May 2007 • The monthly newsletter for UWT faculty and staff

 

D'Costa: Research takes professor around the world (continued)

"I started to wonder how Pittsburgh and the steel industry were connected to the rest of the world," he said.

His musings led to a six-month, grant-funded expedition to steel towns in India, Korea, Japan and Brazil, and eventually to a book, The Global Restructuring of the Steel Industry . He then became interested in the auto and high-tech industries in the region, especially the rapid growth of the technology sector in his native India, which has the world's second-fastest-growing economy.

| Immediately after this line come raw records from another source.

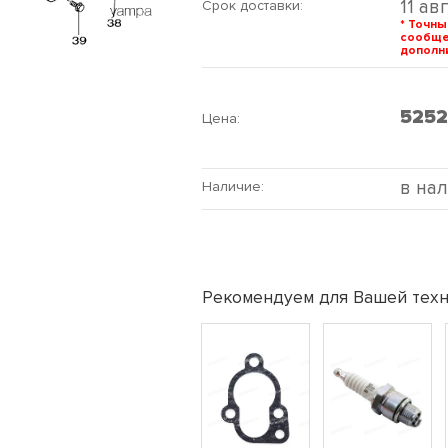
11 ав
Срок доставки:
* Точны
сообщ
дополни
525
Цена:
в на
Наличие:
Рекомендуем для Вашей техн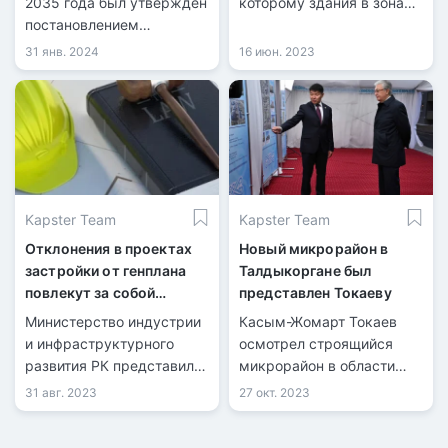
2035 года был утвержден
которому здания в зонах
постановлением
10-балльной
правительства
сейсмичностью не будут
31 янв. 2024
16 июн. 2023
строиться выше шести
этажей, об этом сообщили
в городском акимате.
Kapster Team
Kapster Team
Отклонения в проектах
Новый микрорайон в
застройки от генплана
Талдыкоргане был
повлекут за собой
представлен Токаеву
ответственность
Министерство индустрии
Касым-Жомарт Токаев
и инфраструктурного
осмотрел строящийся
развития РК представило
микрорайон в области
проект нового
Жетысу и изучил процесс
31 авг. 2023
27 окт. 2023
Строительного кодекса
строительства объектов
РК на публичное
на этой территории.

In the past, leaders in India were concerned about educated citizens leaving the country for more lucrative work in the U.S. Today, though, India draws businesses and workers from other countries. Companies like Microsoft are moving portions of their business overseas. India is becoming a major player in the world's lucrative software market, but the growth is creating a divide between the educated workforce and the poor. Nearly half of the country's population lives in poverty, and education is not yet available to the masses.

"I am concerned about issues of the poor in countries where these industries are growing," D'Costa said. "In the end, all of my studies have something to say about the people who are not well connected to the high-tech sector and economy."

D'Costa has written two books, one on Indian industrial transformation and one on the global steel industry, and edited two volumes of essays on the global software industry. He has also written hundreds of scholarly articles on these topics and is in demand internationally as a lecturer and instructor - which creates a hectic schedule of teaching and travel.

A founding UW Tacoma faculty member who teaches full time, D'Costa spends several months each summer performing research abroad. Recent travels have taken him to India, China and Norway, where he spent a summer as a visiting professor. He will spend the upcoming summer in Singapore with his wife and two children, ages 8 and 11, who often travel with him.

At home in Tacoma, he juggles teaching and research with a well-structured schedule - he's at his desk by 9:10 every morning, he says, and stays up until 1 a.m. writing papers or working on his next book, an examination of how the world economy is changing as the high-tech workforce moves around the globe.

"You have to have energy and enthusiasm for the research and be willing to put in a lot of sheer hard work."